The results substantiate several important claims:

  • Discrimination evaluated on random splits fails to reflect real-world utility, with distribution-aware splits highlighting performance degradation under epitope shift. Standard metrics mask the operational risks inherent in deployment to novel targets.
  • Calibration, as a model property, is not inherently tied to discrimination performance. Explicit calibration post-processing (temperature scaling) and conformal abstention together provide fine-grained coverage-risk control, more closely aligning algorithmic outputs with the requirements of wet-lab validation.
  • The selective prediction framework enables principled risk management. By abstaining on high-uncertainty predictions, practitioners can decrease false positives among prioritized candidates, thereby aligning computational outputs with real-world resource constraints.

These findings have direct implications for benchmark design, method development, and reporting standards in AI for immunology. All future studies aiming at practical deployment should include shift-aware splits and report coverage–risk curves alongside aggregate discrimination and calibration metrics.

Limitations and Future Directions

Negative labels are constructed synthetically, which may introduce bias due to potential false negatives. The conformal coverage guarantee is marginal and not conditional per subgroup, suggesting robustness could be improved with calibration stratified by key covariates, such as HLA alleles. Label noise and incomplete experimental assays remain confounders.

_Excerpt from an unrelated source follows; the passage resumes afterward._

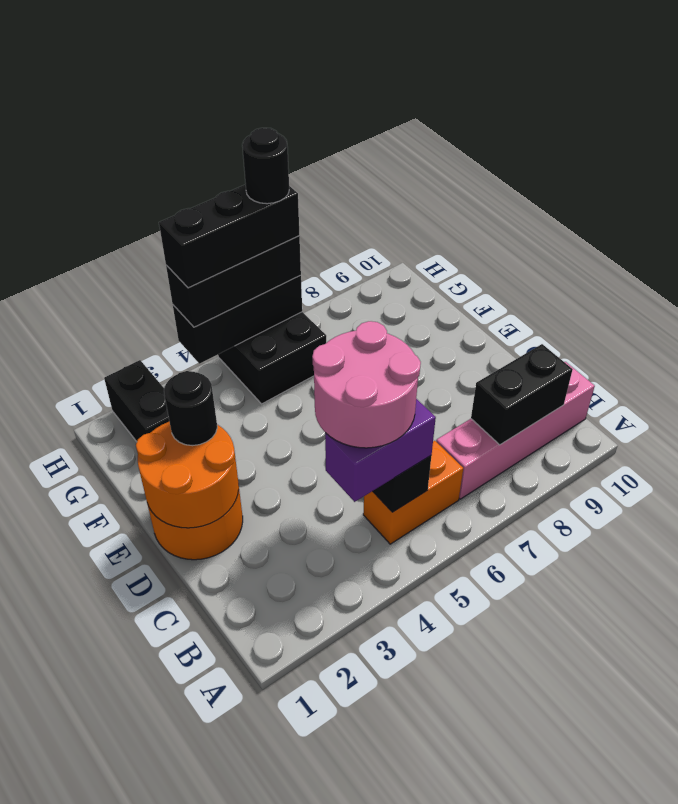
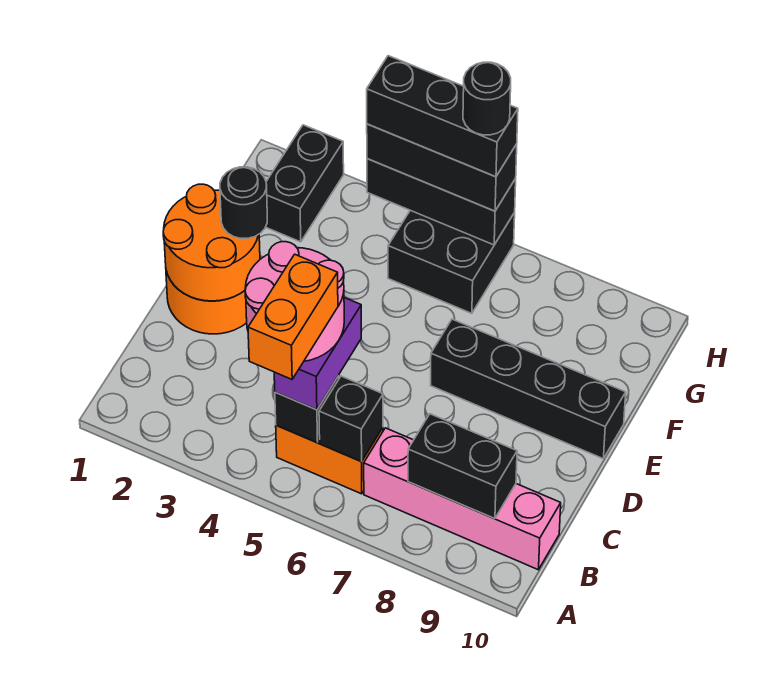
none -> orange brick A5:B5 level 5
purple brick B4:B5 level 3 -> purple brick B5:C5 level 3
none -> black brick B6 level 2
none -> black brick E7:E10 level 1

There is a clear opportunity for further extension to richer, multi-allelic MHC contexts, more nuanced abstention strategies (e.g., hierarchical or budgeted selection), and incorporation of unsupervised or semi-supervised uncertainty quantification mechanisms. Prospective wet-lab validation of abstention-influenced predictions is a logical next step.

Conclusion

This work establishes that calibrated selective abstention, leveraging deep sequence encoders, temperature scaling, and conformal prediction, delivers reliable and actionable TCR--pMHC binding predictions under challenging epitope shift. The introduction of shift-aware benchmarks, holistic calibration reporting, and coverage–risk trade-off analysis sets a rigorous standard for future development and deployment-oriented evaluation in computational immunology.